La presse a noté les multiples conflits d’intérêts qui entachent cette affaire et expliquent l’acharnement des élus locaux. Mais le mal est plus profond : au-delà des arrangements entre amis, c’est l’idéologie de la croissance productiviste qui cimente les « décideurs ». Et c’est le discrédit croissant de cette idéologie qui leur fait perdre les pédales. La « violence extrême » attribuée aux opposants par Manuel Valls était en réalité orchestrée, avant même la mort de Rémi Fraisse, par la préfecture et le conseil général du Tarn, comme l’attestent les nombreuses plaintes en justice déposées ces derniers mois par des victimes de la répression de tous âges et de toutes origines. Les notables de droite et de gauche qui communient dans la religion de la croissance ne savent pas réagir autrement que par la violence au spectacle de ces militants inventifs qui défendent un bien commun parmi les plus importants dont nous disposions encore, ces rares espaces naturels encore préservés du béton et des pesticides. Leur action pacifique construit le commun comme une « co-obligation fondée sur la codécision et la co-activité [^2] » : co-obligation des habitants de la Terre envers les écosystèmes naturels, codécision et co-activité dans les actions de résistance. Mais aussi, après la victoire contre le projet inutile, codécision et co-activité dans l’usage de la ZAD (zone à défendre), comme on le voit par exemple à Notre-Dame-des-Landes.

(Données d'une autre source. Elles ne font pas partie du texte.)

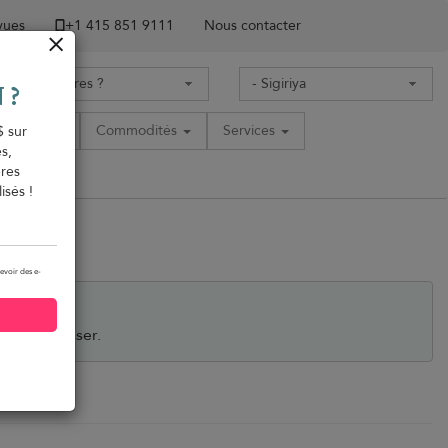
 vues
+1 ​415 851 9111
Nous contacter
 ?
acement
Commodités
Services
$ sur
s,
ères
isés !
evoir des e-
ous intéresser.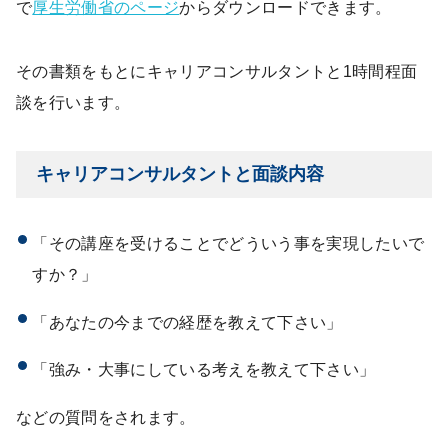
で
厚生労働省のページ
からダウンロードできます。
その書類をもとにキャリアコンサルタントと1時間程面
談を行います。
キャリアコンサルタントと面談内容
「その講座を受けることでどういう事を実現したいで
すか？」
「あなたの今までの経歴を教えて下さい」
「強み・大事にしている考えを教えて下さい」
などの質問をされます。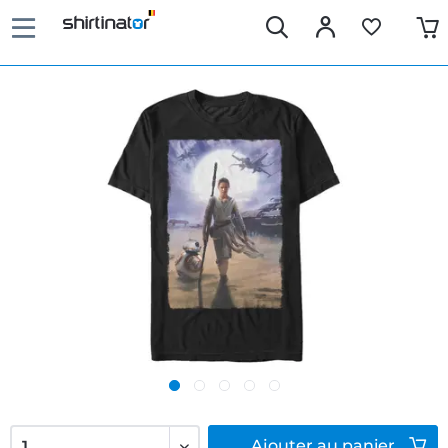
Ajouter
au panier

Dans ces luttes, l’État n’est pas un outil au service de l’émancipation et du commun, mais un adversaire. Avec la mondialisation financière et le productivisme exacerbé, la corruption endémique du « système électoral d’assemblées démocratiquement élues » l’a fait échapper aux électeurs et aux citoyens. Il faudra une refondation complète de la machine étatique, une cure massive de démocratie directe et de contrôle citoyen, pour arracher l’État des mains des oligarchies productivistes.

[^2]: Selon les termes de Pierre Dardot et Christian Laval dans Commun. Essai sur la révolution au XXe siècle, La Découverte, 2014.

**Thomas Coutrot** est membre du Conseil scientifique d’Attac.